Sally at “Is That Legal?” posts some passages from a book by Lani Guinier:

"The challenge for us is that we have to be diligent about reframing the narrative of success and failure and we have to use race not as decoy but as a diagnostic tool. How? Think about the affirmative action narrative. A white working class student doesn’t get in. What they did in Texas when they were told by the 5th Circuit when Hopwood came along [Cheryl J. Hopwood v. State of Texas, 1996], that it was unconstitutional to consider race, they began to reframe. A group of black and Latino activists and legislators and professors started to challenge the frame of merit that was being used not only to reject Cheryl Hopwood but being used to admit most of the students who were in fact monopolizing access to the school. They found that 150 or 10 percent of the high schools were furnishing 75 percent of the freshman seats at the state university. Nationally 74 percent of college students come from the top 25 percent socioeconomic class at the 146 most selective colleges and universities. The top 20 percent is families making $160,000 a year.
"Of the students at the 146 most selective high schools, three percent come from the bottom 25 percent of socioeconomic indicators. Ten percent come from the bottom half of the indicators. Conclusion: public education is a gift from the poor to the rich.
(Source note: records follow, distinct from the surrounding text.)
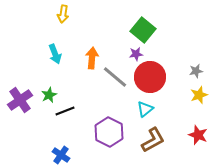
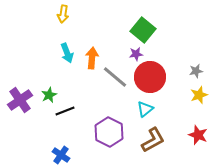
cyan arrow: moved 12 px right, 1 px up
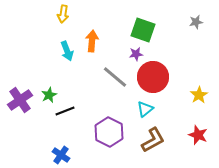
green square: rotated 20 degrees counterclockwise
cyan arrow: moved 2 px up
orange arrow: moved 17 px up
gray star: moved 49 px up
red circle: moved 3 px right
yellow star: rotated 12 degrees counterclockwise
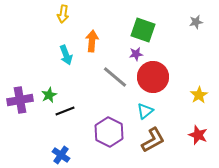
cyan arrow: moved 1 px left, 4 px down
purple cross: rotated 25 degrees clockwise
cyan triangle: moved 2 px down
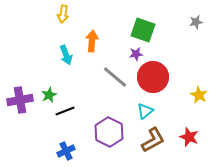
yellow star: rotated 12 degrees counterclockwise
red star: moved 9 px left, 2 px down
blue cross: moved 5 px right, 4 px up; rotated 30 degrees clockwise
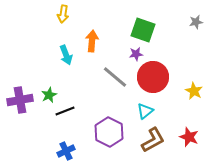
yellow star: moved 5 px left, 4 px up
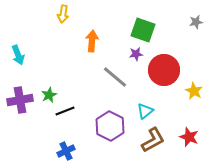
cyan arrow: moved 48 px left
red circle: moved 11 px right, 7 px up
purple hexagon: moved 1 px right, 6 px up
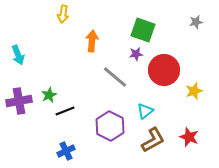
yellow star: rotated 24 degrees clockwise
purple cross: moved 1 px left, 1 px down
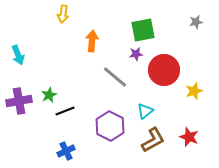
green square: rotated 30 degrees counterclockwise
Hopwood, Grutter [see University of Michigan Affirmative Action Lawsuit], and others have a complaint. They are from working class families being locked out of this educational opportunity. They simply have the wrong diagnosis of the problem.
"We need to help them understand that this is a problem affecting poor people. The problem is that the standards for so-called merit have enabled those who are already privileged to perpetuate their own privilege in the name of merit. And the danger is not only that they are monopolizing more than they should, but the message they are sending the people who are being rejected. It’s one thing if their goal is simply to use college as a means of perpetuating wealth. Just ask them to submit their tax returns. At least that is honest. Now we use the equivalent, your SAT scores, but SAT scores correlate more strongly with your grandparents’ socioeconomic status than they do with your first-year college grades. We use these scores and we call it merit, so if you don’t get in it’s not that you’re poor, you’re stupid.
"That’s the frame that the people in Texas challenged effectively. They said if 10 percent of the high schools are providing 75 percent of the student body, then why don’t we redistribute that and say anybody in the top 10 percent of any school in the state is eligible.
"That’s the plan that was passed and signed by Gov. Bush. Passed because this group of canary watchers were able to show that what was happening to blacks and Latinos in terms of making it difficult for them to get into college was also happening to poor and working class whites, especially those in rural parts of the state. So you had a coalition being built between urban and rural Texas. The deciding vote came from a Republican legislator who represented a rural district in west Texas because he had been shown that none of his constituents had been admitted to the UT Austin in the period prior to the Hopwood decision.

Very interesting comments, and the responses to the Texas 10-percent plan are worth pondering. They sound a lot like reactions to traditional affirmative action plans, even though this plan isn’t race-based.